The LLM inferencing use case is a bit different, being primarily bound by bandwidth and memory capacity. The dynamics here are entirely enforced by market conditions, not raw performance or technology supremacy. For example, Sapphire Rapids CPUs are available as spot instances from hyperscalers; GPUs are not. Nvidia also chooses to charge $100 per GB of VRAM on its datacenter parts, but conversely, Intel seems to think its cores are worth $100 each even in bulk. Software support for the Xeon is poor - while llama.cpp is fast, it is primarily a single-user library and has minimal (no?) support for batched serving.

The training benchmark is the most interesting one of all, because it is an example of a workload that will not run at all on most GPU instances, and in fact, there are technology limitations as to why GPUs have trouble reaching 100s of gigabytes of memory. Once again, the Xeon is held back here by Intel's high pricing - a 1S Xeon system costs about $6,000, compared to about $15,000 for a 3x RTX A6000 machine which is significantly faster.

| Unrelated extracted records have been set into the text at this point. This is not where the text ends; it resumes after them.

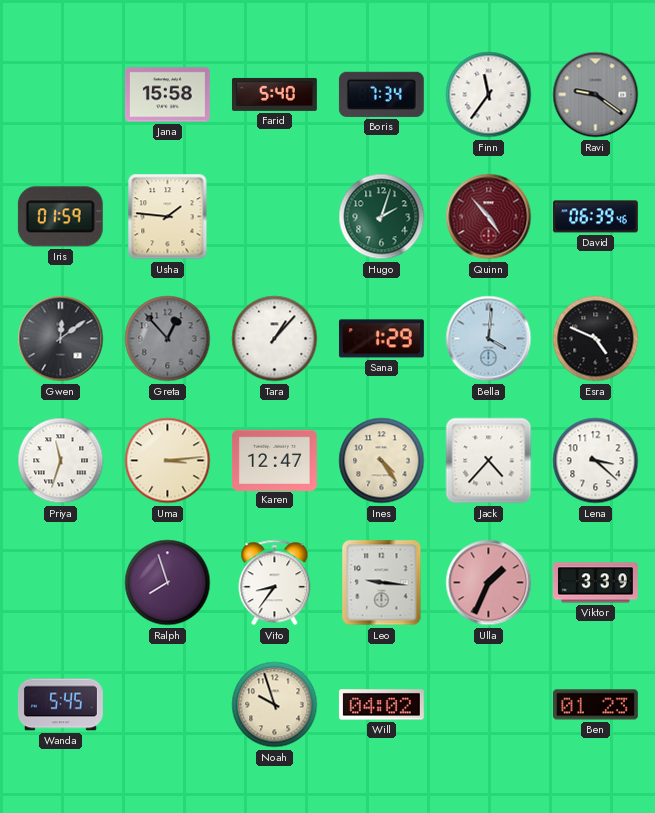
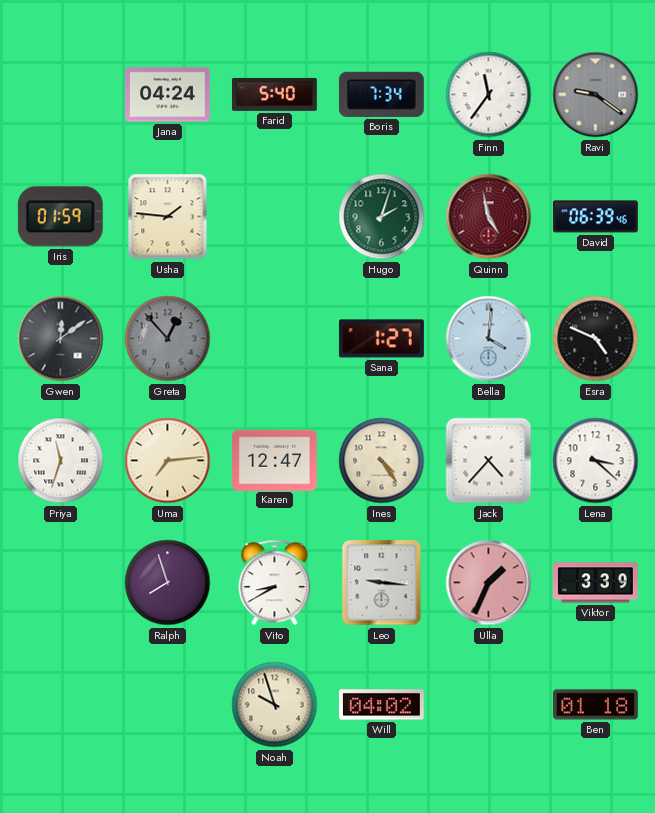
Jana: 15:58 -> 04:24
Quinn: 4:53 -> 4:58
Tara: 1:07 -> none
Sana: 1:29 -> 1:27
Uma: 3:14 -> 7:14
Vito: 8:36 -> 8:40
Wanda: 5:45 -> none
Ben: 01:23 -> 01:18
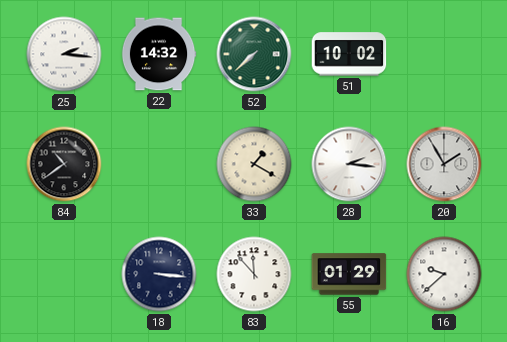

Finally, let's take a look at Intel's most important claim: "the CPU is free because you aren't allowed to not have one". Disregarding hyperscalers which work on a different cost model, a company upgrading to Sapphire Rapids in 2023 is likely still on Skylake. Going from a 20-core Skylake part to a 32-core Sapphire Rapids part represents a 2x boost in general application performance and a ~6x boost in AI performance, except for bandwidth-limited LLM inference where the gains are closer to 2x. Getting 2x more work done with your datacenter and a competitive option to run AI-based analytics or serve AI applications on top of that is a pretty compelling reason to buy a new server, and for a lot of IT departments that's all you need to make the sale.